PAGE EXTRACT
----------------------------------------

Although these singularities do not affect the use of the model, the likelihood ratio test (LRT) statistic will generally not follow a χ2 distribution if the true parameter values are in a singularity set of at least one of the two compared models (e.g. Drton, 2009). For example, it is well known that in mixture modeling the LRT for the number of mixture components is a nonstandard test (Davies, 1977, 1987; Jeffries, 2003) and that tests on singular multivariate variance components suffer from the same problem (Carey, 2005; Wu and Neale, 2013). For the CFA models discussed above, the LRT comparing a full measurement invariance model and a model with only threshold and intercept invariance is a nonstandard test because under the null hypothesis, the true model has equal loadings across groups, falling in the singularities of the alternative model. In this test, the asymptotic distribution of the LRT statistic may not be χ2 distributed.
8. Numerical Illustration and Simulation Studies
8.1. A numerical illustration of equivalence relations
We introduce an numerical illustration to demonstrate the equivalence relationships in the first box in Figure 1. Consider a model for four ternary items of one standardized latent factor in two groups and let parameters take true values in the row “Set I” of Table 5. These parameters satisfies Identification Condition 7 in each group and also invariance of intercepts. They imply the following correlations for the latent responses for the two groups:
Table 5.

----------------------------------------

TASK TO CARRY OUT
Continue the excerpt on measurement invariance and likelihood ratio tests from the point where it stops.

GIVEN DATA

----------------------------------------

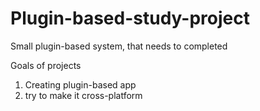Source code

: # Plugin-based-study-project
Small plugin-based system, that needs to completed

Goals of projects
1) Creating plugin-based app 
2) try to make it cross-platform
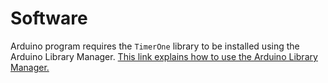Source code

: # Software

Arduino program requires the `TimerOne` library to be installed using the Arduino Library Manager. [This link explains how to use the Arduino Library Manager.](https://www.arduino.cc/en/Guide/Libraries#toc3)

----------------------------------------

EXPECTED ANSWER
The standardized thresholds are the same as the thresholds because the latent responses are standardized under this parametrization. Below we will transform this set of true parameter values into three different sets of parameter values that satisfy different invariance conditions without changing the model implied standardized thresholds and polychoric correlations.
Because a configural invariant model is equivalent to a model with invariant loadings (see Proposition 5), we can transform the parameters to satisfy Identification Condition 17 using Transformation 11. Details of this transformation are given in the proof of Proposition 5. An easier account of this transformation is that both thresholds of an item in Set I are divided by the loading of that item to produce the transformed thresholds and its residual variance is divided by the squared loading to produce the transformed residual variance. The resultant parameters are listed in the row “Set II” of Table 5, where all factor loadings become one.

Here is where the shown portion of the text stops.